__The task__: Whenever a line of the data below holds the string "years", copy that line.

Extracted records
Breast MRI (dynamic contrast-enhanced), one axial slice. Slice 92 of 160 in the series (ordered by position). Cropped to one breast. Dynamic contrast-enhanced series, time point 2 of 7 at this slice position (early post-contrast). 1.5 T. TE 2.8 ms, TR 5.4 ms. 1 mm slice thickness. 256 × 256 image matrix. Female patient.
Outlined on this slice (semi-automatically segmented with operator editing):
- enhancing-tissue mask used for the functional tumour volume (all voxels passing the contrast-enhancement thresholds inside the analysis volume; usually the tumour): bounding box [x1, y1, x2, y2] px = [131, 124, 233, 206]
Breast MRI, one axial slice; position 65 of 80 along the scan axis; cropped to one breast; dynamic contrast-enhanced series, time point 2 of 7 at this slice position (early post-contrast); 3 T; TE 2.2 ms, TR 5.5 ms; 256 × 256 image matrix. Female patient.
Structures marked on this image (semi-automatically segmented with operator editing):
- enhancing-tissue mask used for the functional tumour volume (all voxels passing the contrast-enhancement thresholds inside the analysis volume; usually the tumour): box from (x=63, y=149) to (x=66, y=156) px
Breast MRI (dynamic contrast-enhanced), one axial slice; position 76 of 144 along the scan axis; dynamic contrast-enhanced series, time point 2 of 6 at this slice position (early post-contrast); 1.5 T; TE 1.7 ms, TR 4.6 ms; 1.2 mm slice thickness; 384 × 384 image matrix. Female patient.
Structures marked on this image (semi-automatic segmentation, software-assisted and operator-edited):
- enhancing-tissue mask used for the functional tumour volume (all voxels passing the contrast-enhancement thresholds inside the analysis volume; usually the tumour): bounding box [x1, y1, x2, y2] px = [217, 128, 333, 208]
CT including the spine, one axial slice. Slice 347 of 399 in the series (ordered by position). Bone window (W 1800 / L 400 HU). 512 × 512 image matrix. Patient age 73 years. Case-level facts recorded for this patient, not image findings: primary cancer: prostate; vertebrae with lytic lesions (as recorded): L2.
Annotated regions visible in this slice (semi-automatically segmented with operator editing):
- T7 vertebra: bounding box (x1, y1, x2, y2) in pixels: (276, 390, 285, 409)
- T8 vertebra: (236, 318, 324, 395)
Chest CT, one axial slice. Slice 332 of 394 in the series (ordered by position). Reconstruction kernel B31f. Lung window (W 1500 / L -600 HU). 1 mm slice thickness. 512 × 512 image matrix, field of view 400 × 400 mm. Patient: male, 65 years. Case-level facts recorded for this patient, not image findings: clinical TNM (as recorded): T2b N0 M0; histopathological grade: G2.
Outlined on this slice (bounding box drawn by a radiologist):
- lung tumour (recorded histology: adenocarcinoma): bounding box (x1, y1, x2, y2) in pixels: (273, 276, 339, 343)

__Your solution__:
CT including the spine, one axial slice. Slice 347 of 399 in the series (ordered by position). Bone window (W 1800 / L 400 HU). 512 × 512 image matrix. Patient age 73 years. Case-level facts recorded for this patient, not image findings: primary cancer: prostate; vertebrae with lytic lesions (as recorded): L2.
Chest CT, one axial slice. Slice 332 of 394 in the series (ordered by position). Reconstruction kernel B31f. Lung window (W 1500 / L -600 HU). 1 mm slice thickness. 512 × 512 image matrix, field of view 400 × 400 mm. Patient: male, 65 years. Case-level facts recorded for this patient, not image findings: clinical TNM (as recorded): T2b N0 M0; histopathological grade: G2.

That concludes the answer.